Challenge 1 -
According to the passage on Arakcheev's army reforms, in what year was he promoted to minister of defense?
Challenge 2 -
Can you reproduce the layout records word for word, from their first line up to and including the line with "title Own Ensemble"?

Source excerpt -
((
Deprived of his offices upon the murder of Paul I, Arakcheev was soon reinstated and provided useful services to the new emperor, Alexander I. The damage had largely been done though; during Paul’s reign, the upper echelons had become corrupt, and officers, largely drawn from the upper nobility, cared little for the soldiers and knew less of military strategies and tactics. The Russian armies that fought Napoleon at Austerlitz, Eylau, and Friedland performed admirably in the face of such difficulties, but were defeated in the end. Alexander signed the Treaty of Tilsit in July 1807, which pledged Russia to support the Continental System against Great Britain. Russia also lost the Ionian Islands, and had to evacuate the principalities of Wallachia and Moldavia.
During Russia’s brief interval of peace, Alexander and Arakcheev worked to reform the army. Taking the lessons of Austerlitz, Arakcheev had already introduced reforms to the artillery known as the “System of 1805”; this reorganization deployed 6- and 12- pound guns throughout the army, and created light and heavy foot artillery battalions that operated independently. He further improved officer training, and issued a new series of regulations that incorporated many of Suvarov’s ideas. Promoted to minister of defense in 1808, Arakcheev improved the army’s supply operations, and the grading of the general staff. During the Patriotic War of 1812, he supervised army recruiting and managed supply.
))
Layout records -
((
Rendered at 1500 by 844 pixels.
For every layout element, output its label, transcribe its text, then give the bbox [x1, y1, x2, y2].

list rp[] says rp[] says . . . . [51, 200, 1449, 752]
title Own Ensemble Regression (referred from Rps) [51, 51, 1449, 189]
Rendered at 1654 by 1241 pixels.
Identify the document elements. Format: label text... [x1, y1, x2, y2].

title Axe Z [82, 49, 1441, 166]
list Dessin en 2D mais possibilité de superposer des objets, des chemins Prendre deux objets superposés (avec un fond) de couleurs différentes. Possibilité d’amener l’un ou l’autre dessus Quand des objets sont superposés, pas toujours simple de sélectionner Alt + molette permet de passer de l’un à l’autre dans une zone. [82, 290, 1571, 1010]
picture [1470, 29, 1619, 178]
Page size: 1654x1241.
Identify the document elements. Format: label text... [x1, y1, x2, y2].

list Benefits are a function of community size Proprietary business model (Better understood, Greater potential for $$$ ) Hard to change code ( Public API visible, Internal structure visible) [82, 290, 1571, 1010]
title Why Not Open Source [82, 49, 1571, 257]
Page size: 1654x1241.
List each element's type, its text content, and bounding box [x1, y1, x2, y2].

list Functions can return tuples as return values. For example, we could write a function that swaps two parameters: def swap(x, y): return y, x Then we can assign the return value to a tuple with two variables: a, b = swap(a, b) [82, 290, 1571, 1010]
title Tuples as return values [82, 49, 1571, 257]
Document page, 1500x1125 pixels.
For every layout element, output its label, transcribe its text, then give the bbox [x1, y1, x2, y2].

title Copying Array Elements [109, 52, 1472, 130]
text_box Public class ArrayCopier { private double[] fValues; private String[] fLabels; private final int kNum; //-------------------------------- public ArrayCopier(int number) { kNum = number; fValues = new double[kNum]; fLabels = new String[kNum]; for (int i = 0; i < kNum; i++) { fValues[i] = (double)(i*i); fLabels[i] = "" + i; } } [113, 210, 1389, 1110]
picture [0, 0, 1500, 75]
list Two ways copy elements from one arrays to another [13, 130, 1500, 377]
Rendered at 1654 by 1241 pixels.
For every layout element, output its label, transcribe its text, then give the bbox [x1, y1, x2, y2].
))
Exercise result 1 -
1808

Exercise result 2 -
Rendered at 1500 by 844 pixels.
For every layout element, output its label, transcribe its text, then give the bbox [x1, y1, x2, y2].

list rp[] says rp[] says . . . . [51, 200, 1449, 752]
title Own Ensemble Regression (referred from Rps) [51, 51, 1449, 189]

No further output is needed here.